For last at least two decades China behaves of fascist state in every meaning of the word. Working people and any organizations that would truly protect health or any interests of workers are being destroyed. They benefit nothing from the whole western instigated and financed, by robbing western middle class, economic boom of China.

Before Chinese worker was making a dollar a month and paid one cent for bread. Now Chinese worker was making 100 dollars a month and pay one dollar for bread calling that improvement.

Remaining true communists are killed, in prisons or gagged. What we have is fascist state of fused state and private profit/public loss corporations and government via rampant cronyism with intimate ties to the western elites, themselves cultivating fascism, global fascism.

China is distinct part but nevertheless, a part of global political system run by world elites through central banking, united in quest form debauchery, gluttony, and psychotic drive to ultimate extermination of ordinary people.

The multiple decisions of China to follow western prescription only to maintain illusion of functioning world economy with ghost cities, millions un-bought cars hidden from view, fake exports to HK, collapse of energy demand and general consumption, ecological catastrophe and wide spread of poverty in China and elsewhere are clear evidences of harmony at top echelons of global elite, despite often personality conflicts misconstrued as political antagonisms.

Now China’s central bank, PBOC, after imposing politically motivated stimulus spending, to enable recent transition of power between two political mafias, embarked on a version of massive QE on the way to ZIRP to keep badly collapsed or deteriorated “good things” going joining US, Europe and Japan on the road to collapse of society.

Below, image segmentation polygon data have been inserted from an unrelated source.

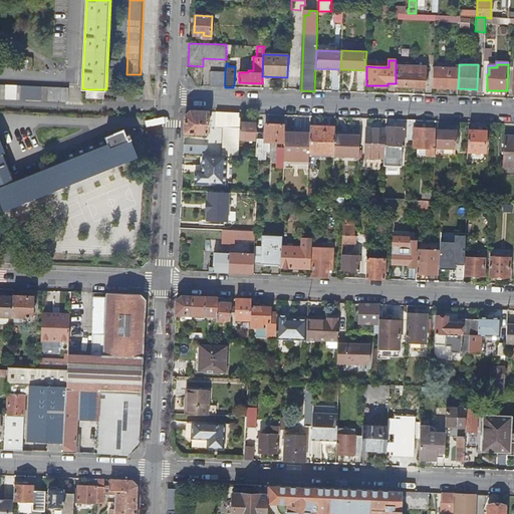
[(396,65),(396,83),(396,86),(425,87),(426,66),(396,65)]
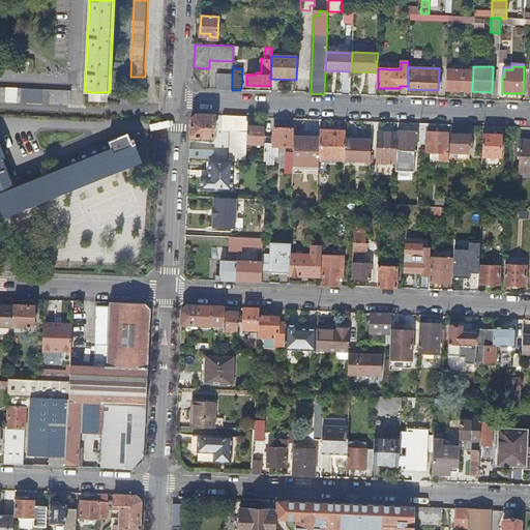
[(446,90),(472,91),(473,71),(447,69),(446,90)]
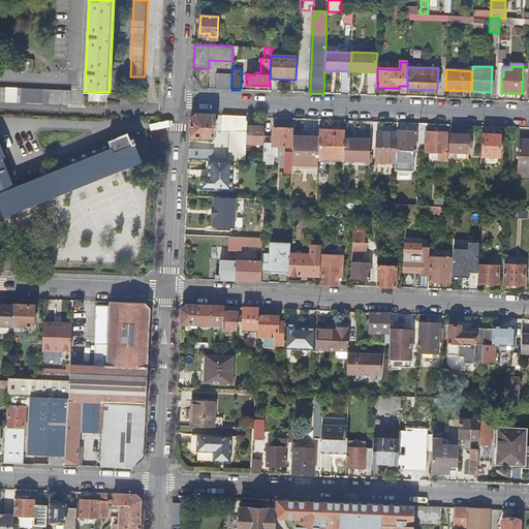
[(216,89),(231,90),(231,74),(216,73),(216,89)]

China’s AIIB is clear example of China’s entering a path following the US imperial path after WWI and WWII to grow sagging economy by exploiting the world (global investment strategy and dedolarization) , in attempt to bring stability to their society that no longer can be exploited with satisfactory ROI without serious political consequences. 

In other words, these are evidences that China began to depart from their Confucian historical perspective toward short-term political game. The greed of China’s ruling elites is sowing their demise as much as American ruling elite.

They have a way to go but within next 25 years or less China’s about 200 millions strong middle class is likely to join the rest of the western world middle classes in common global extermination camp.

 

ZH crowd and others wonder how long it will last before this illusion implodes since it cannot continue forever. They are waiting for spectacular and quick blast and immediate ruins of the system. I say look around, it is happening now. It is explosion in slow motion that hits weak and vulnerable first and then proceeds to the strong and resilient. We have to open our wide-shut eyes to see. The world is not gonna burn. It is burning.

Thu, 06/11/2015 - 04:53 | 6185594 the_narrator
the_narrator's picture

You guys don't understand.  The Chinese government prints its own money.  When the government buys all these bonds taxpayers do not have tp pay it back with interest.  It's a totally different system than we've got here in the states.